COVID-19 and Employee Rights for Returning to Work
By Dave Clifton
Content Strategy Specialist
The social lockdown may have lifted in your area and workplaces are opening again. Effective immediately, you can now recall staff and resume operations in-house. The question is, are your employees ready to come back to work? Can they refuse to come back? COVID-19 and employee rights are a situation employers need to proactively think about before they become a matter of urgency.
The coronavirus pandemic has caused economic, social, and emotional trauma for a majority of the population—not to mention the health concerns of those stricken with the virus. There are understandable employee fears on returning to the workplace, and it’s important for employers to be empathetic.
Do employees need to return to work?
Ask yourself if your employees need to come back to the workplace right away. Many Fortune 500 companies aren’t in any hurry to bring their employees back in house, and some are still pondering if they ever will. If your team can telecommute effectively, a delayed return to work may not be a bad idea. Here’s why:
- As employees settle into telecommuting, a delayed return to work avoids disruption
- Denser workplaces may maintain remote work policies to avoid a COVID-19 outbreak
- Some employers actually save on costs thanks to telecommuting
- Many companies are compiling data and projections to weigh in-house vs. telecommuting
Instead of a hasty return to normal, take a moment to consider if that’s the right move for your company. A new employer workplace plan that maintains telecommuting policies could avoid drawing the ire of employees who aren’t ready to risk their health in a social environment.

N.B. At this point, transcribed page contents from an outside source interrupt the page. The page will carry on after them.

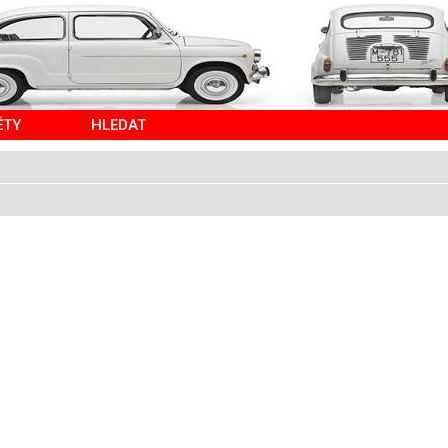
ĚTY
HLEDAT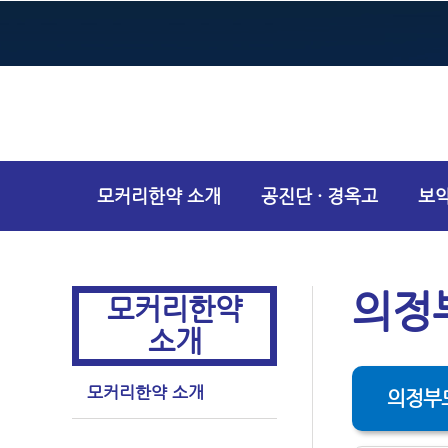
모커리한약 소개
공진단 · 경옥고
보
건강상담
의정
모커리한약
소개
모커리한약 소개
의정부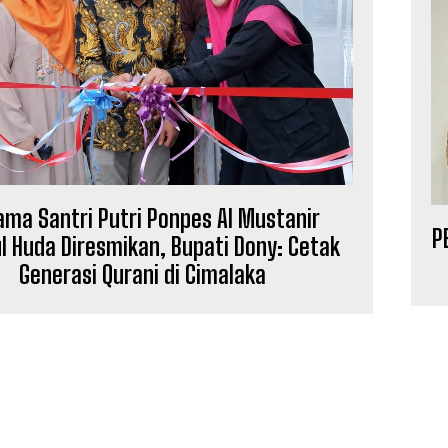
ama Santri Putri Ponpes Al Mustanir
P
ul Huda Diresmikan, Bupati Dony: Cetak
Generasi Qurani di Cimalaka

The right to a safe workplace
The bottom line is that employers that reopen the workplace can call employees back to work and aren’t required to provide special accommodations for employees who don’t want to return. That said, employees do have the right to a safe workplace. To avoid liability and legal action, employers need to take good faith steps to give employees peace of mind. This includes:
- Provide and/or mandate appropriate workplace PPE, including masks
- Create safe workplace policies for cleaning, hand washing, and sanitization
- Offer resources and communication for illness reporting among employees
- Implement social distancing and contactless interaction policies at work
So long as you provide a safe workplace and take steps to validate the safety of returning employees, you’re under no obligation to provide alternative work options.
The right to be informed about confirmed COVID-19 cases
If there’s a confirmed case of COVID-19 among your staff after you return to work, employers have an obligation to inform employees who may have been exposed. This is a delicate situation, since the employee with COVID-19 also has the right to privacy under the Americans with Disabilities Act (ADA).

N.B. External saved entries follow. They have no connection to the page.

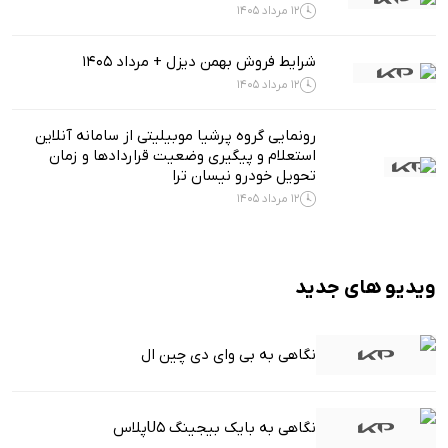
12 مرداد 1405
شرایط فروش بهمن دیزل + مرداد 1405
12 مرداد 1405
رونمایی گروه پرشیا موبیلیتی از سامانه آنلاین
استعلام و پیگیری وضعیت قراردادها و زمان
تحویل خودرو نیسان ترا
12 مرداد 1405
ویدیو های جدید
نگاهی به بی وای دی چین ال
نگاهی به بایک بیجینگ U5پلاس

Inform individuals of possible exposure. Then, close down the affected area and clean it thoroughly to disinfect it. It’s also advisable to implement a contact tracing program—ask individuals to report positive or negative tests, so you can recognize spread patterns and keep it controlled.
The right to self-quarantine
There are some cases when employees would be able to refuse a return to work. The most common case would be for immunocompromised individuals who maintain a self-quarantine recommendation from a physician. These “high risk” individuals may be susceptible to COVID-19 even with safeguards in place. So long as a physician maintains that they self-quarantine that person would be able to defer a return to work.
These situations tread into FMLA vs. FFCRA, and it’s up to employers and their HR departments to determine how to classify this delayed return to work. The best case scenario would be to create or maintain a remote work position for these individuals, which would allow them to maintain their employment without sacrificing their health.
The threat of COVID-19 isn’t gone
Keep workers’ right at the center of your purview as you consider a return to work. While it’s well within the rights of employers to reopen and restart operations, they need to do so responsibly to avoid liability. It’s worth considering if now is the best time to recall employees to work and, if it is, how to do it in a frictionless way. Respect employee concerns. Make changes to the workplace. Accommodate where necessary.
Coronavirus hasn’t magically disappeared. Many projections predict a resurgence at worst and continued caution at best. The only way to avoid another shutdown and all the disruptions that come with it is to be responsible in how you open the workplace.